Monday, February 22, 2010

What Now After Mastectomy?... Know Your Breast Reconstruction Options


By Dr Chrysopoulo

Breast reconstruction is not a cosmetic procedure. It's a right every woman has when faced with mastectomy after breast cancer. Fortunately, there are several reconstructive options.

When the breast reconstruction is performed at the same setting as the mastectomy it is referred to as "immediate" reconstruction. The biggest advantage of immediate reconstruction is that the patient wakes up from the surgery still "whole" and completely avoids having to live without a breast. Other advantages include shorter scars and, generally speaking, a better cosmetic result.

Some patients do not have access to a reconstructive surgeon at the time of the mastectomy. Other patients are advised to avoid immediate reconstruction because radiation therapy is likely after the mastectomy. In these cases, the reconstruction can be performed some time after the mastectomy. This is known as "delayed reconstruction".

Tissue expander reconstruction is the most common method of breast reconstruction in the United States. Most plastic surgeons perform this as a two-stage procedure. The expander is used to stretch the skin envelope and create the size of breast the patient and plastic surgeon desire. The expander is replaced by a permanent breast implant (saline or silicone) at a separate procedure some time later. Some patients are candidates for one-step implant reconstruction (without expanders): a permanent breast implant is inserted immediately without going through the whole expansion process. In the one-step implant reconstruction the implant is completely covered by the pectoralis muscle and an acellular dermal graft (like Alloderm or FlexHD). These grafts are cadaveric tissue implants that provide support and increase the amount of padding over the implant.

Implant reconstruction is completely different to cosmetic breast augmentation with implants. Since there is a lot less tissue padding over the implant (it is removed by the mastectomy), the risk of developing implant-related problems like hardening is much higher in mastectomy patients. Implant reconstructions generally speaking also do not do as well as tissue reconstructions in the setting of radiation.

The Latissimus flap is one of the most common tissue reconstructions performed in this country. It uses the skin, fat and muscle (latissimus dorsi muscle) from the mid-back. This tissue is tunneled under the armpit skin and onto the chest to recreate the breast mound. Some women will also require an implant under this tissue for additional breast volume. The loss of function from moving the latissimus muscle is generally very well tolerated in all but the most active women.

TRAM flap surgery is a common procedure that uses skin, fat and varying amounts of the sit-up muscle (rectus abdominis) from the lower abdomen. The tissue (or flap) is then relocated to the chest to create the new breast. This procedure also results in a tightening of the lower abdomen, or a "tummy tuck". Unfortunately, sacrifice of all or part of the abdominal muscle can result in bulging (or "pooching") of the abdomen and even a hernia.

Over the last decade or so, the TRAM has been replaced by the DIEP flap as the new breast reconstruction gold standard. The DIEP provides a natural, warm, soft reconstruction together with an improved abdominal contour, just like the TRAM flap. However, unlike the TRAM, the DIEP flap spares the abdominal muscles completely. The tissue is disconnected from the body completely and reattached at the chest using microsurgery. This makes the post-op recovery easier and also significantly decreases the risk of abdominal bulging and hernia.
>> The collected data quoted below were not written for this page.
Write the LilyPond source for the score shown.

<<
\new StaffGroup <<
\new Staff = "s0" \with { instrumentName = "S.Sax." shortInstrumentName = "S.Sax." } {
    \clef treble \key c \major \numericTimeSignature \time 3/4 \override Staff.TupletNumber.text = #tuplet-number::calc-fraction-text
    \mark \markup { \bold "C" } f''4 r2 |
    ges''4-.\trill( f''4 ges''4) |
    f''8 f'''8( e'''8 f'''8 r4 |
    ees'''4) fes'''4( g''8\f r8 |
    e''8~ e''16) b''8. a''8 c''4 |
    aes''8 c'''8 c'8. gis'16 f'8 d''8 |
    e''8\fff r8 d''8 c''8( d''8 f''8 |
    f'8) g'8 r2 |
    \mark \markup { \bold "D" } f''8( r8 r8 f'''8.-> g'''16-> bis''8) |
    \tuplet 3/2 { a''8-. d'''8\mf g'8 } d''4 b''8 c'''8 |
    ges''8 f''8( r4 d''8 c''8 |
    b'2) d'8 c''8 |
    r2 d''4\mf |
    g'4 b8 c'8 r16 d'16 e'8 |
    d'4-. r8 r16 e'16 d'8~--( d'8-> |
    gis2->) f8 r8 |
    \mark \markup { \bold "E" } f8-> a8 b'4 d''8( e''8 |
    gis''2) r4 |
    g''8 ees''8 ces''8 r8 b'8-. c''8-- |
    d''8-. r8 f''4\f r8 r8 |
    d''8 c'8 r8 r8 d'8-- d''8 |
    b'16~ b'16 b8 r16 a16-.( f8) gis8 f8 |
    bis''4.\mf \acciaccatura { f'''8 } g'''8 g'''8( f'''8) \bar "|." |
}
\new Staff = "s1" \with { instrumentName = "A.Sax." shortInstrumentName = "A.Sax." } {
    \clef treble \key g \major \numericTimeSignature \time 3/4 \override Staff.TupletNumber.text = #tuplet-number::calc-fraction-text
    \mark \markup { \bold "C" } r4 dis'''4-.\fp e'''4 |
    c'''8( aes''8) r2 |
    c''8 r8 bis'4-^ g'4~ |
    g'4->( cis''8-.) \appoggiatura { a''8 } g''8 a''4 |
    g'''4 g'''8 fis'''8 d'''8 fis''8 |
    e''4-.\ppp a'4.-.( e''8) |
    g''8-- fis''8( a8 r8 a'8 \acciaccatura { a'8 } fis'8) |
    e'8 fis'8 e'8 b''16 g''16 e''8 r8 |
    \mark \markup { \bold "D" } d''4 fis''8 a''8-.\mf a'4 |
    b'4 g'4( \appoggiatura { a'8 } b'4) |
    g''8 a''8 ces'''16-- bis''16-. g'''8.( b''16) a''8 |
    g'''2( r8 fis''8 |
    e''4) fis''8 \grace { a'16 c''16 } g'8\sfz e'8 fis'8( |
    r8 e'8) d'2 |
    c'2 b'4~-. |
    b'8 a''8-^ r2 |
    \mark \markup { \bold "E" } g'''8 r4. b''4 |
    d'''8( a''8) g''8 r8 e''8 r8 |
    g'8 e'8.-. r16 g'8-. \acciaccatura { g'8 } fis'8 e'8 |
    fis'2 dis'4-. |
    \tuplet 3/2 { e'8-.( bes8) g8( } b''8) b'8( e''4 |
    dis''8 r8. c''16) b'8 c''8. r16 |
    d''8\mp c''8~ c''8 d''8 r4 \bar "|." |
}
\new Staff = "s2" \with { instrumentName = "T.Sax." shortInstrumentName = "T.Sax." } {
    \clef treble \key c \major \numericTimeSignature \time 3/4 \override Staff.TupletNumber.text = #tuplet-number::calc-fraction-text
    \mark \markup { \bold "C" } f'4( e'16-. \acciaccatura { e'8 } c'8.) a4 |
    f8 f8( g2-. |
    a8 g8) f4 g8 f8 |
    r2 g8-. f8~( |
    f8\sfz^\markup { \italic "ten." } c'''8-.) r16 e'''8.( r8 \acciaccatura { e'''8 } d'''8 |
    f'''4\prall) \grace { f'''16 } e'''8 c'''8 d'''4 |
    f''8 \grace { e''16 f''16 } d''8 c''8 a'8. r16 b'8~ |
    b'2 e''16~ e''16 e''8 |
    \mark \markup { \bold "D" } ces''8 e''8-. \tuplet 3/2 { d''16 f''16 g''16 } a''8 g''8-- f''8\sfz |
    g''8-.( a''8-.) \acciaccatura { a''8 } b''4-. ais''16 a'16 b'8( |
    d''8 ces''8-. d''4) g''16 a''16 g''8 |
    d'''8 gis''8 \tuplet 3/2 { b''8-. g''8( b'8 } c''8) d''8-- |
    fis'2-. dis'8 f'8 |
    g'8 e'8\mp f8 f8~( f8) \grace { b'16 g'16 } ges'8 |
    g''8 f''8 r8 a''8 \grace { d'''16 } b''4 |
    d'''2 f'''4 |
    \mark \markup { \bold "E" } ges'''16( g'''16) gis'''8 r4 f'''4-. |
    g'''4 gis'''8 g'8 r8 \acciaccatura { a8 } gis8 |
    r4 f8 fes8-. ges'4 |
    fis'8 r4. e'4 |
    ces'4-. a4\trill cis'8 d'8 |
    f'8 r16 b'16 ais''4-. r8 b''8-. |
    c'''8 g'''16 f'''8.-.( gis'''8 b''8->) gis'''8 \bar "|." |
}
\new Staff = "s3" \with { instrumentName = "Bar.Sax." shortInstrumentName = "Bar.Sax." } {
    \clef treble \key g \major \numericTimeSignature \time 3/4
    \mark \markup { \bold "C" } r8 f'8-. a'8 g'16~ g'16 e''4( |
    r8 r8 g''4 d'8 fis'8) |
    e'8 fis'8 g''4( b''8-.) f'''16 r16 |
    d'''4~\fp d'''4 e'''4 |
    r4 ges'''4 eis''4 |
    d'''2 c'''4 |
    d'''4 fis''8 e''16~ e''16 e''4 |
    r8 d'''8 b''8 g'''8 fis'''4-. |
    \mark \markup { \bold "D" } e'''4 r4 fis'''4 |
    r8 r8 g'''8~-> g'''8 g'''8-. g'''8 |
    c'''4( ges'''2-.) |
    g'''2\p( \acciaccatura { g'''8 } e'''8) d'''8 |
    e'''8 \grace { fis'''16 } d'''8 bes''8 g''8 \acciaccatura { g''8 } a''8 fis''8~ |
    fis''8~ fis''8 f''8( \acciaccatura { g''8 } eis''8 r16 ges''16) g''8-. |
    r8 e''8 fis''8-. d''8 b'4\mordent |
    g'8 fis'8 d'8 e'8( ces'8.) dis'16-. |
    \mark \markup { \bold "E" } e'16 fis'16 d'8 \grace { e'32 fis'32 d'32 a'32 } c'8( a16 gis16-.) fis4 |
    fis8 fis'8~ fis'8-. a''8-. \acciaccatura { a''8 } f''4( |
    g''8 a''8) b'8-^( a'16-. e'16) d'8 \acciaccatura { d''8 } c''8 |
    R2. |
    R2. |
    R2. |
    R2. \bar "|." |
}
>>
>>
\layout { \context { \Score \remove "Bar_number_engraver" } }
Some women are not candidates for these abdominal tissue flaps. Other tissue reconstruction options include the sGAP (upper buttock), iGAP (lower buttock), and TUG (upper inner thigh) flap procedures. All these procedures provide natural reconstructions with additional body contouring benefits (buttock or inner thigh lift respectively).

Like the DIEP flap, the GAP and TUG flap procedures are unfortunately not offered by most plastic surgeons as they require advanced training in microsurgery and reimbursement is very low. Only about 40 surgeons in the US perform these advanced breast reconstruction procedures routinely.